Firstly I do think you should see an EP as soon as possible, that's too long a wait in my view, and I would consider paying to go privately if that is an option, or even pop over the border to do this.
I am told AF only ever gets worse, but certainly for me I have never really had any symptoms whatsoever, some breathlessness, and trouble walking up hills but not much else.
You don't state your symptoms, what your HR is for example, my HR is usually around 75-80 and BP 120/85 ish. So I really am not affected badly.
Deteriorating heart? well it depends, certainly if your HR is high it's not doing you any good, and you are probably getting some left atrial enlargement, but that's probably not too bad after a year.

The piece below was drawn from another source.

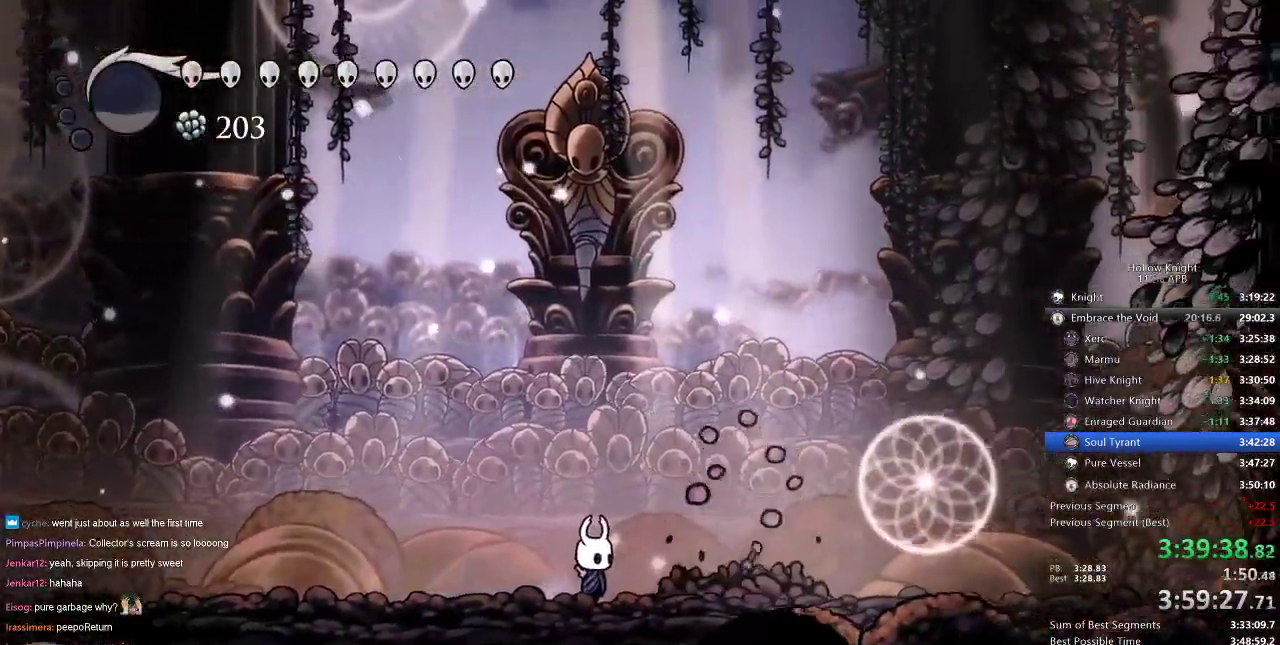
{"keys": ["right"], "events": [[51, "right", "down"], [151, "right", "up"], [267, "nail", "down"], [384, "nail", "up"], [384, "right", "down"], [434, "up", "up"]]}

Yes you need treatment, and depending on your symptoms possibly an ablation, but don't get too worked up about the heart deteriorating, there is conflicting evidence that AF is life shorterning at all.
You obviously know a lot about AF but do learn as much as you can, the AF website has loads and loads of good info, knowledge is power
Thank you Beancounter. I have followed your replies to others. My heart rate is controlled since I take 120 mg. Verapamil. So, in the last two weeks from 83 - 99 b.p.m. I am also on blood pressure pills, 20 mg lisinopril. My symptoms vary from being all right to lump in throat, heavy chest, nausea in morning, difficulties lifting, queasy heart feeling, breathless in climbing escalators, palpitations, out of breath going uphill.

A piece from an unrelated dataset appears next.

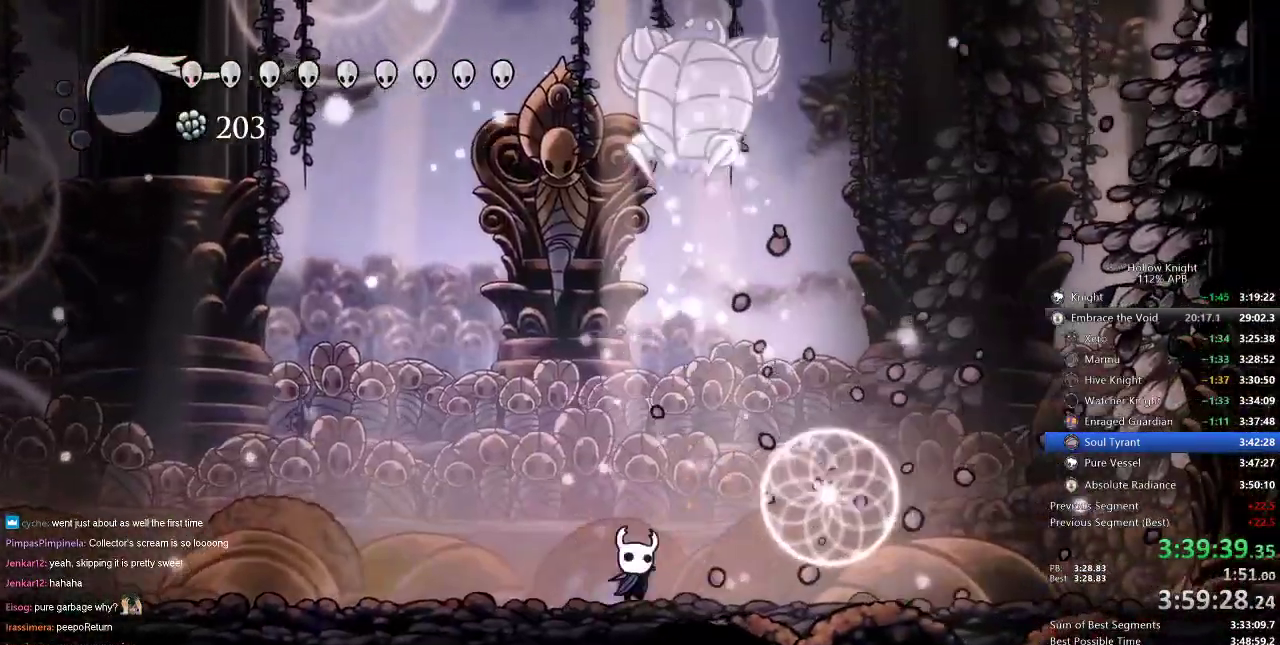
{"keys": ["left"], "events": [[67, "down", "down"], [117, "spell", "down"], [183, "right", "up"], [200, "spell", "up"], [350, "down", "up"], [484, "left", "down"]]}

Last year, April 5/'16, via an echo my left atrium was 42 mm. The left atrium volume index was 47 ml/m^2 (moderate enlargement).
Yes, I absolutely agree with you that knowledge is power. As a result, I have been using that knowledge to confront (in a firm way) that atrial fibrillation must be taken seriously by the medical field because since it is not life threatening, we, afibbers, are downplayed in terms of medical treatment.
Firstly, sorry to hear about your predicament. Your symptoms mirror mine, so you have a person who understands to a certain extent. My journey, was 18 months, before being signed off as cured by the cardio, by cured I mean large amounts of medication, HR ''controlled'', and an eminent EP telling me I had a 30% of Ablation success, IF, carried out immediately. If I waited another 6 months, the chance of success would be next to nil. So, I decided to forget Ablation, and concentrate on life style changes. You really must get to an EP as soon as you can. Forgive me, the majority of the medical profession, IMO, and particularly where AF is concerned, is not for purpose. The drugs fix all mentality, and if they do not understand your condition, then it is vital that you do. You do not mention if you are on Anti Coagulants. Again, prior to full diagnosis, I would get them. Please note that I am not medically qualified, but like others on here, are living the very symptomatic 'dream'. Just this week, a local radio show, with a Doctor phone in spot, told a caller who had symptomatic AF. Don't worry, the most common heart arrhythmia, everyones got it. Get over it........that in my experience is the view held by great numbers within the profession. Quack syndrome, if we do to understand, we ignore. Keep well.....
I have read your previous posts Maxred1. I was diagnosed with atrial flutter 16 months ago although I am in persistent AF now, thus our timeline is very close. I did have one cardioversion (but not consultation) by an electrophysiologist whereby I posed the question that if I could not be converted to sinus rhythm, then would the ablation be out of the question. His answer was, "no." Have you ever had a cardio version because I was told if you could not be cardioverted, you could still have an ablation? I find that 30% figure very low and do wonder how your EP came up with it. Was he saying you had a lot of fibrosis and your left atrium was greatly dilated?
I am on the anti-coagulant rivaroxaban and from what I have been reading I will be on an anticoagulant for life.
I absolutely agree with you that even the medical profession has to be educated about AF. The baby boomers are hitting the market getting AF. Maybe the sheer volume of them getting AF will awaken the medical community to AF. I found my GP greatly lacking in AF knowledge and the one visit cardiologist de-emphasising AF. Hopefully when I get to an electrophysiologist I will get some real help.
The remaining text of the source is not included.